*I just wanted to first give a big internet hug to all of you who left me such understanding and spirit lifting comments last week. You all made me smile and it also made me appreciate this blog as an outlet and appreciate all the bloggy friends that I have made since we started this in January. So thanks, it helped. ;D. *

I was excited for this week’s Craving Ellie in My Belly pick. I have had my eye on this one for a while. Leslie of Lethally Delicious came through with a fabulous recipe pick of Sweet and Spicy Grilled Cheese Sandwiches. How could you not be excited for a grilled cheese sandwich?

Ellie jazzes up the ho hum grilled cheese by adding sweet caramelized onions and spicy pepperjack cheese, as well as some cheddar cheese and a slice of tomato. (We left out the tomato, yuck)

However, I did make some homemade tomato soup to pair with this cheesy goodness. Yes, I know. We are weirdos. We would never eat our sandwiches with a slice of tomato, but insist on eating our sandwiches with a bowl of tomato soup. Sue me.
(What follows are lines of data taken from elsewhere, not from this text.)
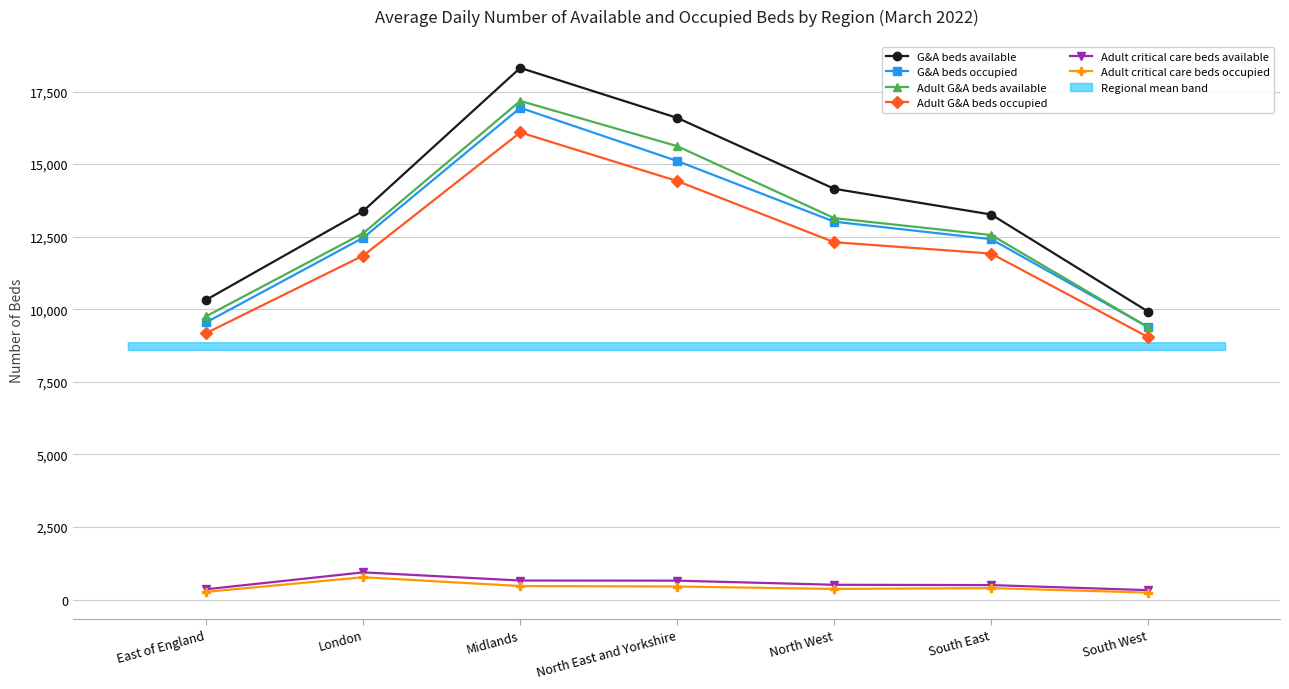

Which series changed the most between East of England and North East and Yorkshire?

G&A beds available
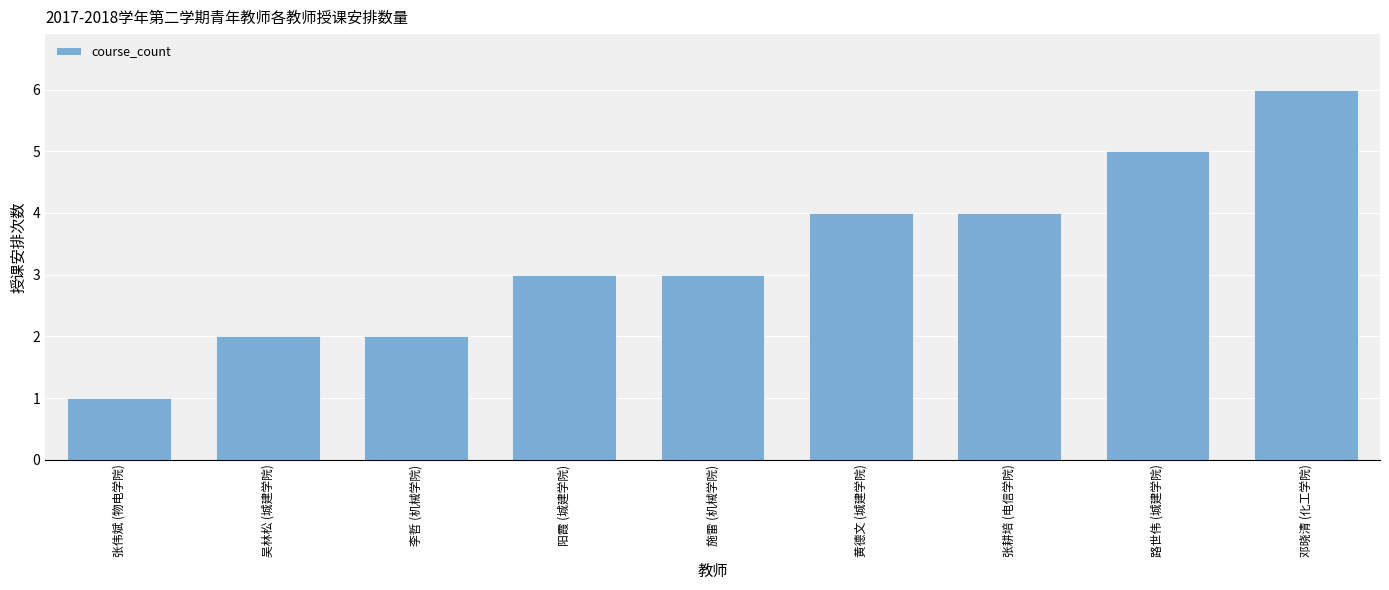

Is it true that the value at 邓晓清 (化工学院) is 10?

False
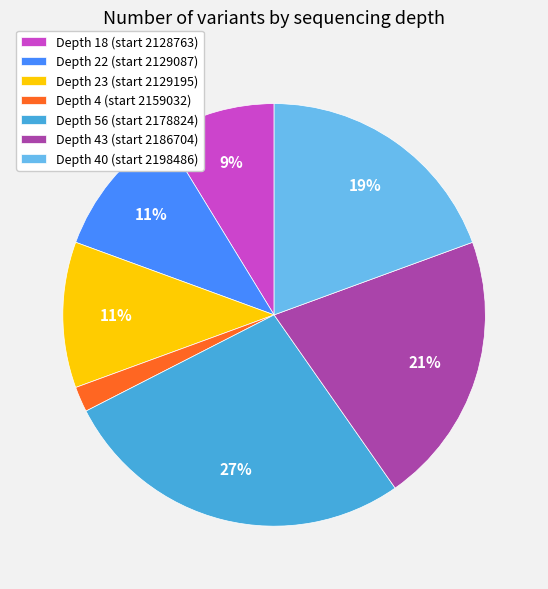

Is it true that Depth 43 (start 2186704) is 9% of the pie?

False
I used some thinly sliced rye bread that I had in the freezer (getting ready for my recipe pick next week!) which worked out great. I also happened to be caramelizing onions for some French onion soup for another day when I made these sandwiches. So instead of using the red onion I just borrowed a couple forkfuls from my pot of already sweet and soft onions. I used slices of sharp cheddar and pepperjack, as Ellie calls for. Since I was not in a particularly healthful cooking mood on this day, I really piled on the cheese. It was oozing out of the center after I cut the sandwiches. :yes:

These. were. so. good. I don’t know how healthy they really are since we are using full fat cheese here, but no matter. They were good.

You can find the recipe for the grilled cheese on page 95 of The Food You Crave or at the Food Network website.

Now let’s talk about tomato soup. This is something I rarely make, especially since I am just not interested in canned soup anymore. To find a recipe I consulted my cookbooks first since I wanted to give them some action, there are some that are feeling unloved these days. I decided to try out a healthy recipe I found in EatingWell’s Comfort Foods Made Healthy: The Classic Makeovers Cookbook by Jessie Price, The Editors of EatingWell
Image from Amazon

This book has some great sounding recipes, but this was the first one I have tried. I was hesitant at first, since any recipe with the word tofu in it gives me pause. However, I recently made a dip that was thickened by silken tofu and was pleased with the results. So I decided to have some faith and try this out.

While we were grocery shopping as we approached the tofu area I said to Nick “Okay honey get ready, I am about to buy some tofu". I got this response: 88|. It’s a big deal for us.

Long story short, the soup came out excellent. It was wonderfully thick and creamy and I would absolutely make it again. And the best part is that it really is low fat and healthy for you. It was the perfect accompaniment to the grilled cheese.

Ingenious creamy tomato soup recipe after the jump…

Follow up:

Low Fat Creamy Tomato Soup
EatingWell’s Comfort Foods Made Healthy

  • 2 tablespoons olive oil
  • 1 large onion, diced
  • 4 garlic cloves, minced
  • 14 ounces low sodium chicken broth
  • 2 cups water
  • 1/4 cup white rice (uncooked)
  • 1 28 ounce can of crushed tomatoes
  • 1/2 cup silken tofu
  • 1 tablespoon rice vinegar
  • 1/4 teaspoon oregano
  • salt and pepper
  1. Heat oil in a medium Dutch oven or heavy bottomed soup pot. Add onion and garlic and cook, stirring occasionally, until beginning to soften, about 3 minutes.
  2. Stir in the broth, water, and rice, bring to a boil. Reduce to a simmer and cook, stirring occasionally, until the rice is tender, about 15 minutes.
  3. Stir in the tomatoes, tofu, vinegar, and oregano into the soup. Puree the soup with an immersion blender or in batches in a traditional blender.
  4. Once pureed, season with salt and pepper to taste and serve. You can prepare this soup up to 2 days ahead. I made this in the morning and let it sit all day to marry all the flavors.